▶ _EXERCISE DETAILS_
Collect every line of the entries below that contains the word "Theft".
RECORDS PROVIDED: Begin
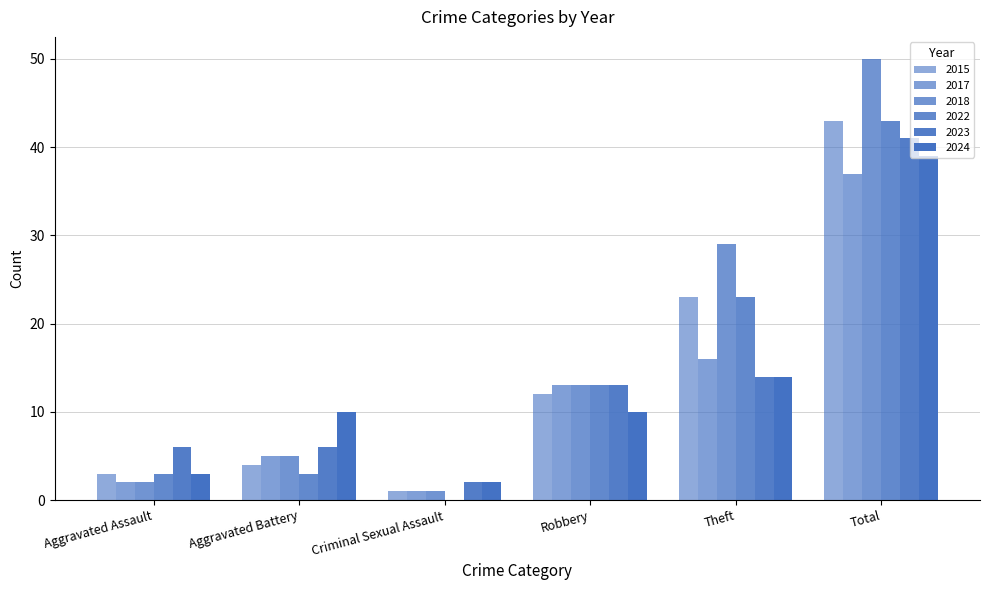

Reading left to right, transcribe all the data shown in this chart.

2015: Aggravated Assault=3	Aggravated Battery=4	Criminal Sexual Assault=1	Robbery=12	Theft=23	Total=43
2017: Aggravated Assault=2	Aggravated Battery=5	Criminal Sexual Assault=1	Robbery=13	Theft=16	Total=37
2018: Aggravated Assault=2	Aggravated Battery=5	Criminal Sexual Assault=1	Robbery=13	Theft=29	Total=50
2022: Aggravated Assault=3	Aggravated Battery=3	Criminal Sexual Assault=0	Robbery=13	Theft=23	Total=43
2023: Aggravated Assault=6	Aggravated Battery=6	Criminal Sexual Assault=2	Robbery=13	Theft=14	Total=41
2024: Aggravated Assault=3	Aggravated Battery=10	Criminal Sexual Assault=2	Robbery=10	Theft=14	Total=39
RECORDS PROVIDED: End
RECORDS PROVIDED: Begin
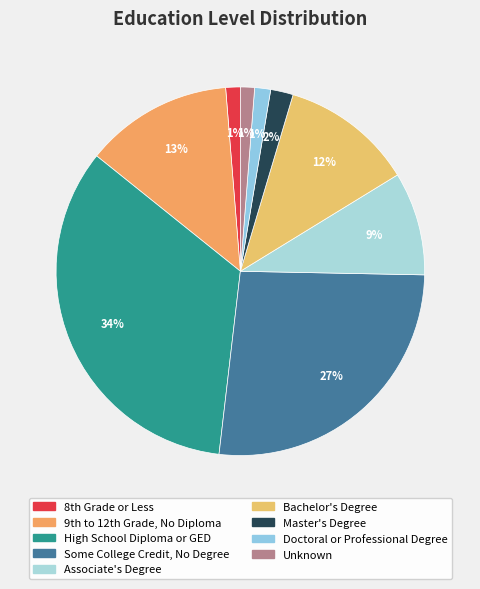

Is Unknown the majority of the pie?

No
RECORDS PROVIDED: End
RECORDS PROVIDED: Begin
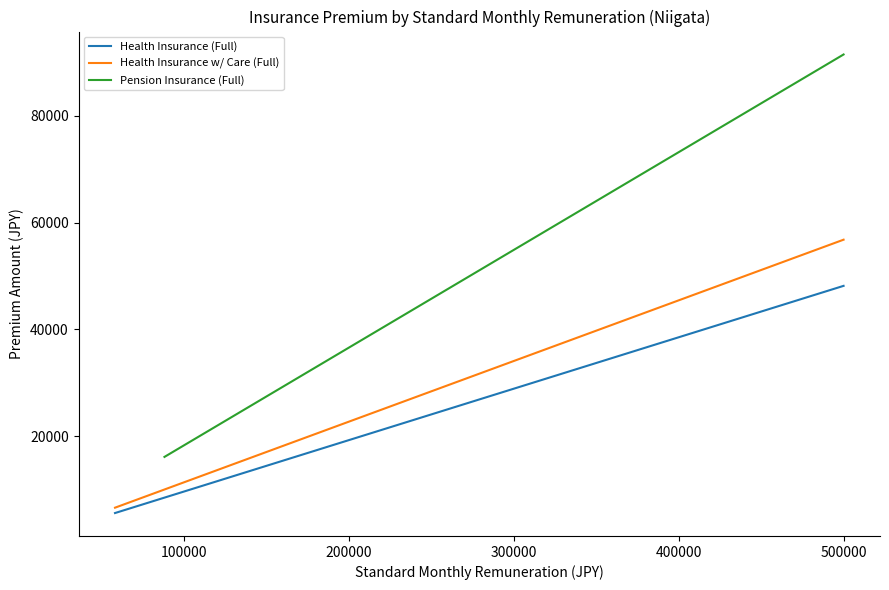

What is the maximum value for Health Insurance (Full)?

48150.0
RECORDS PROVIDED: End
▶ _RESPONSE_
2015: Aggravated Assault=3	Aggravated Battery=4	Criminal Sexual Assault=1	Robbery=12	Theft=23	Total=43
2017: Aggravated Assault=2	Aggravated Battery=5	Criminal Sexual Assault=1	Robbery=13	Theft=16	Total=37
2018: Aggravated Assault=2	Aggravated Battery=5	Criminal Sexual Assault=1	Robbery=13	Theft=29	Total=50
2022: Aggravated Assault=3	Aggravated Battery=3	Criminal Sexual Assault=0	Robbery=13	Theft=23	Total=43
2023: Aggravated Assault=6	Aggravated Battery=6	Criminal Sexual Assault=2	Robbery=13	Theft=14	Total=41
2024: Aggravated Assault=3	Aggravated Battery=10	Criminal Sexual Assault=2	Robbery=10	Theft=14	Total=39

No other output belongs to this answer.